Coloquei o rosto entre as mãos incapaz de conter o que eu sentia.
– Cada uma das profecias dela seguem se cumprindo – tentei falar com a voz firme – meu irmão está morto, você é o rei e ela está aqui com um exército para acabar com a guerra. Eu deveria estar feliz... Eu deveria estar feliz porque sei que ela está certa e a guerra irá acabar, mas eu estou apavorada. Uma parte da profecia diz que apenas 4 pessoas ficarão de pé no fim dessa luta, eu não estarei entre elas e não é isso que me apavora, o que me apavora é pensar que talvez Trix não esteja entre elas, é saber que talvez Aylin não esteja entre elas e agora para o meu desespero, tenho medo de que você não esteja entre essas 4 pessoas. Eu sabia que a profecia se cumpriria, mas não estava preparada ainda, por isso queria que vocês fossem embora. Quando vocês apareceram, eu não sabia o que fazer, ninguém parecia preparado para isso apesar de termos esperando isso durante a vida inteira.

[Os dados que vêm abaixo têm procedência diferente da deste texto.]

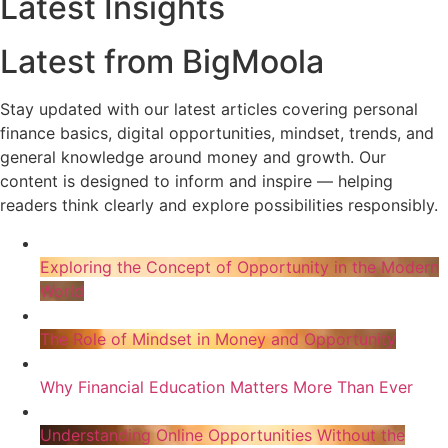
Latest Insights
Latest from BigMoola
Stay updated with our latest articles covering personal
finance basics, digital opportunities, mindset, trends, and
general knowledge around money and growth. Our
content is designed to inform and inspire — helping
readers think clearly and explore possibilities responsibly.
Exploring the Concept of Opportunity in the Modern
World
The Role of Mindset in Money and Opportunity
Why Financial Education Matters More Than Ever
Understanding Online Opportunities Without the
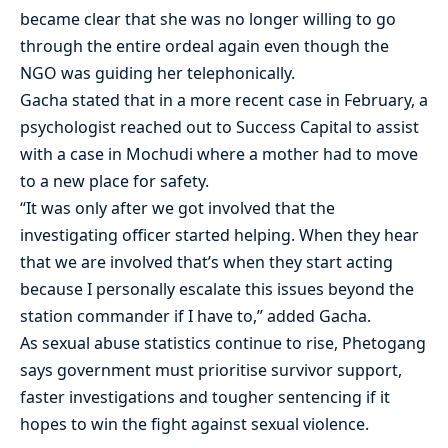
became clear that she was no longer willing to go
through the entire ordeal again even though the
NGO was guiding her telephonically.
Gacha stated that in a more recent case in February, a
psychologist reached out to Success Capital to assist
with a case in Mochudi where a mother had to move
to a new place for safety.
“It was only after we got involved that the
investigating officer started helping. When they hear
that we are involved that’s when they start acting
because I personally escalate this issues beyond the
station commander if I have to,” added Gacha.
As sexual abuse statistics continue to rise, Phetogang
says government must prioritise survivor support,
faster investigations and tougher sentencing if it
hopes to win the fight against sexual violence.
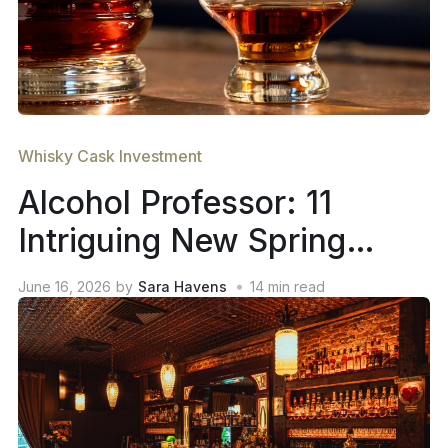
Whisky Cask Investment
Alcohol Professor: 11
Intriguing New Spring
2026 Whiskey Releases
June 16, 2026
by
Sara Havens
14
min read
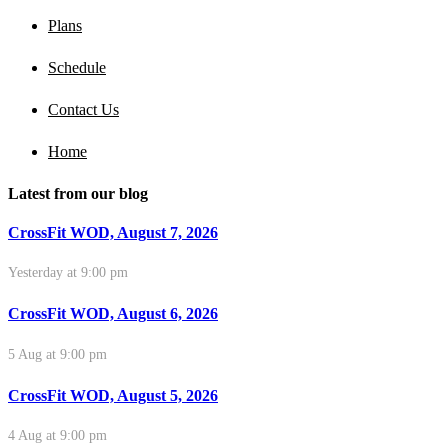
Plans
Schedule
Contact Us
Home
Latest from our blog
CrossFit WOD, August 7, 2026
Yesterday at 9:00 pm
CrossFit WOD, August 6, 2026
5 Aug at 9:00 pm
CrossFit WOD, August 5, 2026
4 Aug at 9:00 pm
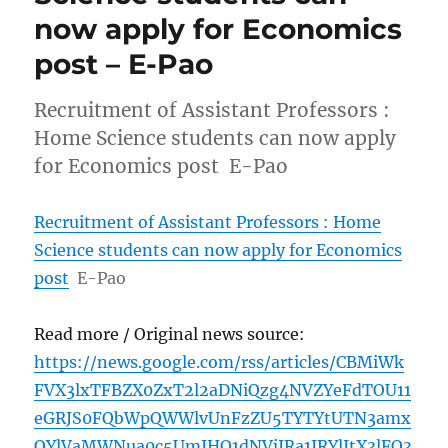
now apply for Economics
post – E-Pao
Recruitment of Assistant Professors :
Home Science students can now apply
for Economics post E-Pao
Recruitment of Assistant Professors : Home
Science students can now apply for Economics
post
E-Pao
Read more / Original news source:
https://news.google.com/rss/articles/CBMiWk
FVX3lxTFBZX0ZxT2l2aDNiQzg4NVZYeFdTOU11
eGRJS0FQbWpQWWlvUnFzZU5TYTYtUTN3amx
OYlVaMWNua0c5UmJHQ1dNVjJRa1JRYlItX3lFQ3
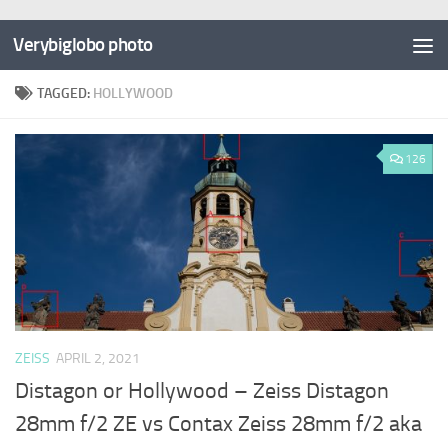
Verybiglobo photo
TAGGED:
HOLLYWOOD
126
ZEISS
APRIL 2, 2021
Distagon or Hollywood – Zeiss Distagon
28mm f/2 ZE vs Contax Zeiss 28mm f/2 aka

– Aylin tentou me parar – Kai falou baixo – ela tentou me parar quando eu decidi pular do navio.
– Ela tinha entendido que eu precisava de tempo.
– E por que acha que ela voltou? – ele perguntou.
– Ela não voltou por mim – respondi a parte óbvia – ela voltou por você. Voltou porque você ficou para dentro. Eu não sou idiota, Kai – falei por fim – Argus me falava tudo o que sabia a respeito de vocês e sei que vocês nunca deixam um companheiro para trás. Ela voltou porque você está aqui. Talvez os outros estejam em um navio perto da barreira, esperando que ela te leve de volta e juro que farei o possível para que isso aconteça. Eu vou fazer de tudo para que vocês voltem.
– Como ela entrou? Não se supõe que só quem tem o selo entra?
– Ela tem, sempre teve. Assim como o nosso, o selo que ela carrega para entrar e sair pela barreira é interno. E o rapaz que está ligado a ela passou a ter já que eles têm as almas ligadas. Receio que seja ele o homem que Daneel não identificou.
– Que escolha é essa que eu tenho que fazer? – ele perguntou ainda olhando para o chão.
– Eu não sei – menti.
– E como você supostamente irá morrer?
– Eu também não sei – a mentira novamente saiu fácil da minha boca.
– Então você está dizendo que quando você disse que iria embora comigo você estava mentindo? Está dizendo que fará de tudo para que eu volte com a Aylin para Vixen, mas que você não vai estar entre nós, é isso?
Fiquei quieta. Quando disse que iria embora com ele, eu disse o que eu tinha vontade e a minha vontade era segui-lo. Na hora eu tive a mais remota esperança de que eu pudesse fugir do meu destino e para ser sincera, eu daria muita coisa em troca disso.